If you are looking to change up your leg routine, feel you’ve hit a bit of a plateau with your strength or fitness results, or have adapted to your current training program, I highly recommend incorporating some unilateral exercises.

Unilateral movements are fantastic for:

  • Increasing your strength – that one leg has nowhere to hide and can’t rely on its buddy to help it out of the exercise. All of the focus is on the one leg at a time. When coupled with a healthy diet it can assist in improving muscle tone and shape due to the recruitment and activation of various muscle fibres.

  • Improving your balance – standing on one leg can be challenging at the best of times. When you add movement into that or some added resistance it will really challenge both your balance and posture, leading to:

  • Improved core strength and stability – your core muscles need to work harder and remain activated to assist in balance throughout the movements, resulting in a stronger core.

  • Assists with muscle activation and recruitment – performing unilateral movement’s force you to focus on the specific muscle groups you want to recruit to successfully complete the exercise. This helps build that mind-muscle connection and activate muscle fibres that might normally go unnoticed when performing a normal squat or deadlift.

  • Some of my favourite single legged exercises for shaping and toning the lower body are:

    • Bulgarian split squat

    • Any lunge variation - back stepping lunges, walking, side, elevated, plyo.

    • Single leg hamstring curl

    • Single legged press

    • Single legged deadlift

    • Single leg squat

    • Pistol squat

    As with all movement form is a priority to help avoid injury.
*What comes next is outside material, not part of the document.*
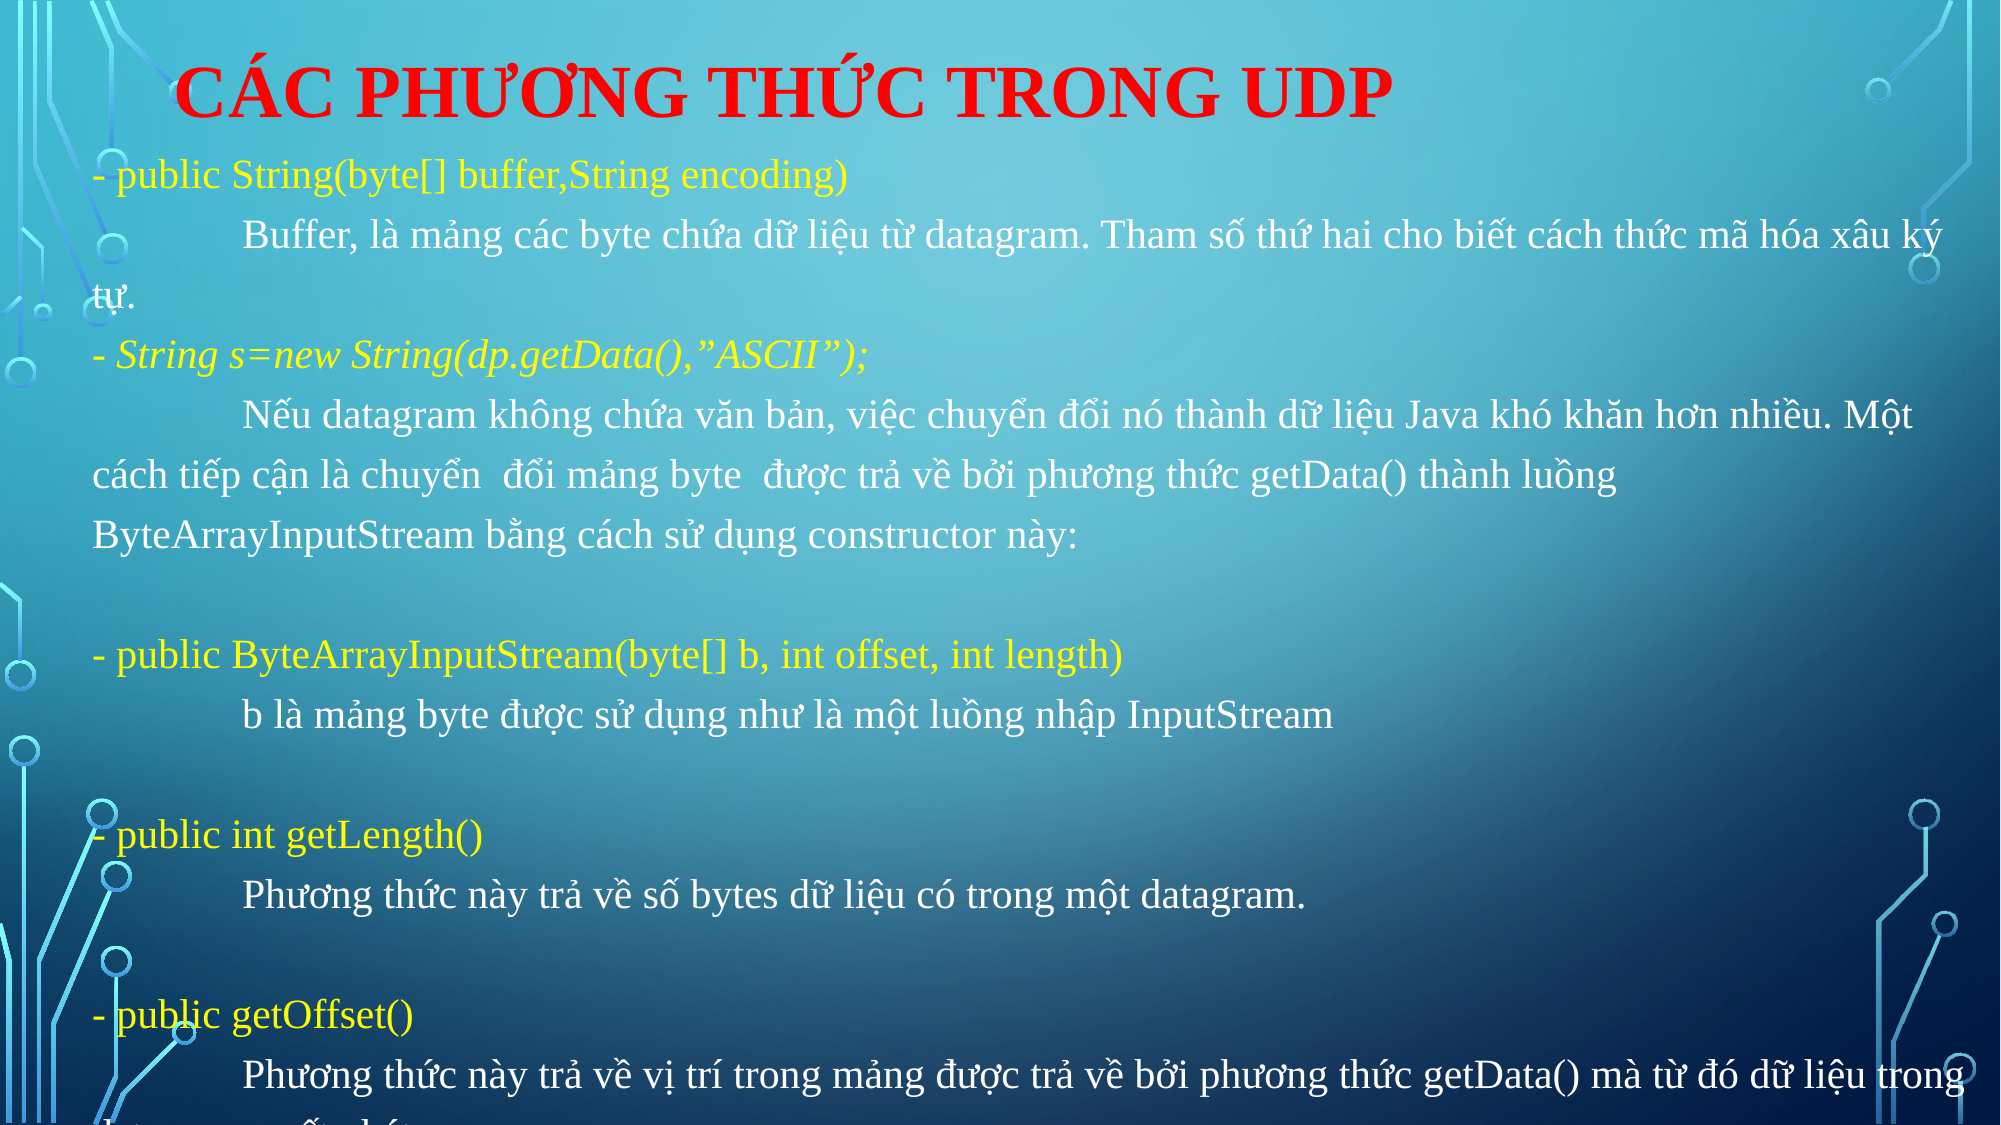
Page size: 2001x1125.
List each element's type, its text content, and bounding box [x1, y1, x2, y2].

list - public String(byte[] buffer,String encoding) Buffer, là mảng các byte chứa dữ liệu từ datagram. Tham số thứ hai cho biết cách thức mã hóa xâu ký tự. - String s=new String(dp.getData(),”ASCII”); Nếu datagram không chứa văn bản, việc chuyển đổi nó thành dữ liệu Java khó khăn hơn nhiều. Một cách tiếp cận là chuyển đổi mảng byte được trả về bởi phương thức getData() thành luồng ByteArrayInputStream bằng cách sử dụng constructor này: - public ByteArrayInputStream(byte[] b, int offset, int length) b là mảng byte được sử dụng như là một luồng nhập InputStream - public int getLength() Phương thức này trả về số bytes dữ liệu có trong một datagram. - public getOffset() Phương thức này trả về vị trí trong mảng được trả về bởi phương thức getData() mà từ đó dữ liệu trong datagram xuất phát. [39, 129, 2000, 1125]
title Các phương thức trong UDP [0, 0, 1844, 188]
Those with lower back or hip pain or instability should start slowly with these movements, and if pregnant single leg exercise can increase or aggravate pelvic girdle pain. Generally speaking I would recommend most pregnant clients to avoid exercises that bear weight on one leg anytime from 16wks and beyond - but every pregnancy is different.

    Be sure to start with body weight or light resistance. Some of the above exercises also really challenge your balance so are great at assisting to improve this and your proprioception. To make them more challenging keep the tempo to a 1:3 or 3:1 ratio or even super slow, add in some bottom half pulses or isometric holds to really feel the burn.

    Here is an example mini circuit to elevate the heart rate and target the lower body to really feel the burn the following day:

    40s on, 20s off of the following movements. Repeat for 3 rounds.

    • Step ups

    • Single leg deadlift R

    • Single leg deadlift L

    • Rower or Bike

    • Walking lunges

    OR add 1-2 of these exercises into your next leg routine, or perform a circuit of 3-4 of them on a regular basis to help see some changes to that lower body.